### Complete the following
1 > In the litigation finance passage, what does non-recourse financing mean for when the funder gets a return?
2 > Reproduce word for word the stretch of the litigation finance passage from "Take, for instance, Raymond" through "finance the litigation.".

### Document passage
In Erin Brockovich, trial lawyer Ed Masry has a crisis of confidence as he considers the risks involved in the massive toxic tort case at the heart of the film. “I don’t know if I can pull this off,” Masry tells Brockovich. “This is a monster case. … It’s taking time, manpower; money’s going out, nothing’s coming in. I’m going to have to take a second mortgage on the house.”
While Bentham IMF funds complex commercial litigation and not toxic torts like the one depicted in the movie, Masry’s complaint illustrates a problem that frequently arises in large, affirmative cases: running out of the capital needed to adequately pursue the claims. Discovery, motion practice, and myriad other uncertainties inherent in litigation invariably stretch the timeline and financially hobble the participants – especially on the plaintiff side. When the resources are depleted, the claimant may be forced to accept a settlement that is not tied to the merits, and thus, far less than they anticipated. In some instances, they may be forced to drop the case altogether.
This is where litigation finance proves useful. It provides litigants and lawyers access to capital to pursue meritorious litigation where there is a substantial chance of a positive outcome. In exchange, the funder receives a return, usually via a multiple of its investment or a percentage of the recovery. Financing is non-recourse, which means that the funder receives a return on its investment only in the event the litigation is successful (by settlement or otherwise).
Bentham also allows firms and enterprises with several meritorious claims to bundle them into portfolios, a solution that can accelerate the receipt of capital based on the pool of expected recoveries. Like bank financing (albeit non-recourse), a portfolio scenario allows a law firm or company to immediately leverage their litigation assets to help cover operating expenses or add resources to take on other profit-generating matters.
Take, for instance, Raymond Boucher, a trial lawyer best known for his role in securing a $660 million settlement on behalf of California clergy-abuse victims. After Bentham invested several million dollars in a portfolio of cases he was litigating, Boucher used the funding to start up his own litigation boutique, Boucher LLP, as well as to finance the litigation.
Law firms aren’t the only ones who can use an investment from a funder to finance operations. Bentham has provided working capital to companies during the course of litigation. Such funding creates the breathing room necessary to stabilize a business while a case is pending—often for many years.

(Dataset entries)

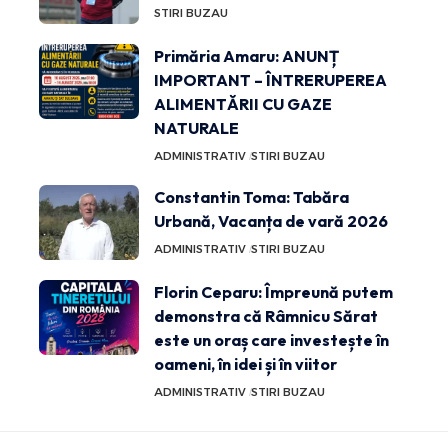
STIRI BUZAU
Primăria Amaru: ANUNȚ
IMPORTANT – ÎNTRERUPEREA
ALIMENTĂRII CU GAZE
NATURALE
ADMINISTRATIV
STIRI BUZAU
Constantin Toma: Tabăra
Urbană, Vacanța de vară 2026
ADMINISTRATIV
STIRI BUZAU
Florin Ceparu: Împreună putem
demonstra că Râmnicu Sărat
este un oraș care investește în
oameni, în idei și în viitor
ADMINISTRATIV
STIRI BUZAU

### Results in order
1 > The funder receives a return on its investment only if the litigation is successful, by settlement or otherwise.

2 >
Take, for instance, Raymond Boucher, a trial lawyer best known for his role in securing a $660 million settlement on behalf of California clergy-abuse victims. After Bentham invested several million dollars in a portfolio of cases he was litigating, Boucher used the funding to start up his own litigation boutique, Boucher LLP, as well as to finance the litigation.